This project aims to predict the outcome of IPL matches by using the concept of Probablities and Machine Learning. It uses Big Data technologies like MapReduce, Spark MLLib and clustering using Scala. The project was undertaken as an academic project for Big Data Course.
Phase-1 Data Collection: The data was collected from www.cricsheet.org . It was downloaded in yaml format and then converted to csv format. Then, the runs scored and wickets taken was calculated for each batsman-bowler pair.
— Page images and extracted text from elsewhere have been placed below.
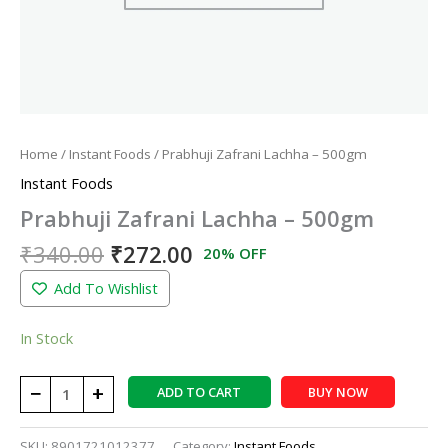
Home
/
Instant Foods
/ Prabhuji Zafrani Lachha – 500gm
Instant Foods
Prabhuji Zafrani Lachha – 500gm
₹
340.00
₹
272.00
20% OFF
Add To Wishlist
In Stock
−
+
ADD TO CART
BUY NOW
SKU:
8901721012377
Category:
Instant Foods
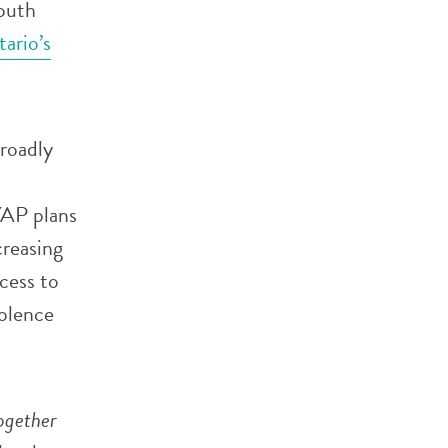
outh
ario’s
broadly
YAP plans
creasing
cess to
olence
ogether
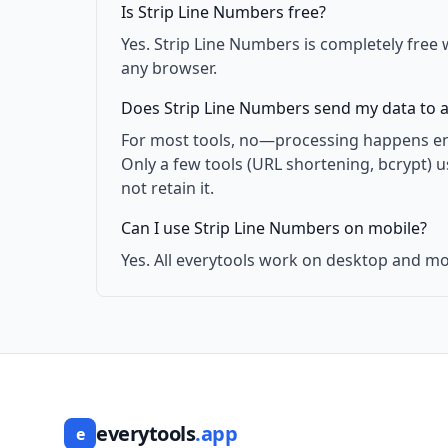
Is Strip Line Numbers free?
Yes. Strip Line Numbers is completely free 
any browser.
Does Strip Line Numbers send my data to a
For most tools, no—processing happens enti
Only a few tools (URL shortening, bcrypt) 
not retain it.
Can I use Strip Line Numbers on mobile?
Yes. All everytools work on desktop and mo
everytools
.app
e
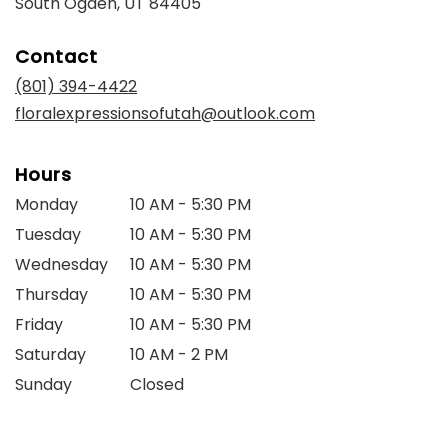
(link
South Ogden, UT 84405
opens
in
Contact
a
new
(801) 394-4422
window)
floralexpressionsofutah@outlook.com
Hours
Monday
10 AM - 5:30 PM
Tuesday
10 AM - 5:30 PM
Wednesday
10 AM - 5:30 PM
Thursday
10 AM - 5:30 PM
Friday
10 AM - 5:30 PM
Saturday
10 AM - 2 PM
Sunday
Closed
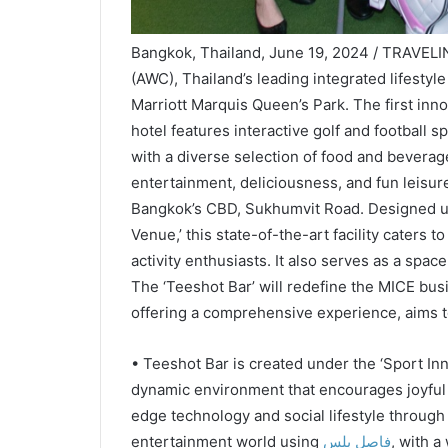
Bangkok, Thailand, June 19, 2024 / TRAVELI
(AWC), Thailand’s leading integrated lifestyl
Marriott Marquis Queen’s Park. The first inno
hotel features interactive golf and football 
with a diverse selection of food and beverage
entertainment, deliciousness, and fun leisure,
Bangkok’s CBD, Sukhumvit Road. Designed un
Venue,’ this state-of-the-art facility caters t
activity enthusiasts. It also serves as a spac
The ‘Teeshot Bar’ will redefine the MICE bus
offering a comprehensive experience, aims t
• Teeshot Bar is created under the ‘Sport In
dynamic environment that encourages joyful g
edge technology and social lifestyle through
entertainment world using
فاصل بلس
, with a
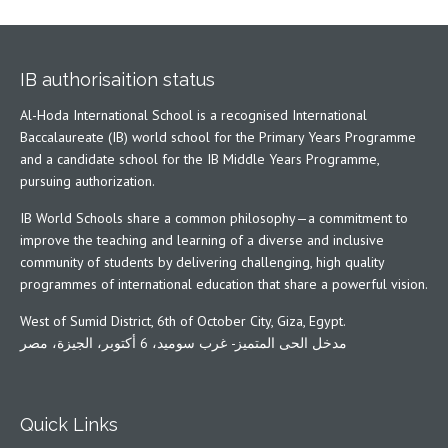
IB authorisaition status
Al-Hoda International School is a recognised International
Baccalaureate (IB) world school for the Primary Years Programme
and a candidate school for the IB Middle Years Programme,
pursuing authorization.
IB World Schools share a common philosophy—a commitment to
improve the teaching and learning of a diverse and inclusive
community of students by delivering challenging, high quality
programmes of international education that share a powerful vision.
West of Sumid District, 6th of October City, Giza, Egypt.
مدخل الحى المتميز- غرب سوميد، 6 أكتوبر، الجيزة، مصر
Quick Links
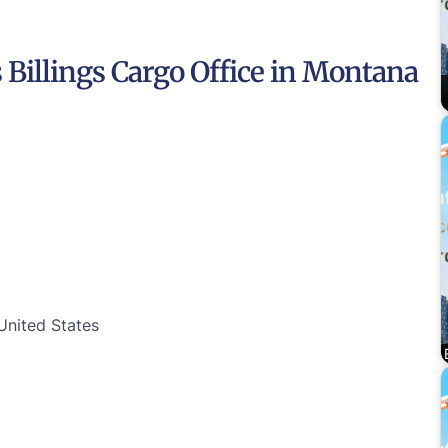
s Billings Cargo Office in Montana
 United States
Phase-2 Clustering: The batsmen and bowlers were divided into cluster to make up for unidentified pair. K-Means clustering was used to form clusters. n_Clusters:10
Phase-3: Prediction using Probabilities: The data derived in phase 1 is used to calculate probabilities for each batsman-bowler pair in format(batsman,bowler,0,1,2,3,4,6,wickets). If unknown pair was found, cluster number was used and respective cluster-pair probabilities was used. Runs: A random number was generated in the range(0,prob(6)) and checked where it lies. This gives us the runs scored in that ball. Wickets: The probability of remaining not-out is set to one. The probability of remaining not-out is reduced each time a batsman faces a ball. When this reaches below a certain threshold, the player is deemed OUT. This loop is run until wickets != 10 and balls<120.
Phase-4 Machine Learning Approach: Spark MLLib was used to setup Decision Tree approach for machine learning. Two models were setup, 1 for runs and 1 for wickets. If wicket gives true the runs were ignored, else it was added to the total.
The overall efficiency of the project was pretty high. It predicted 8/10 results although the runs scored were not so much accurate.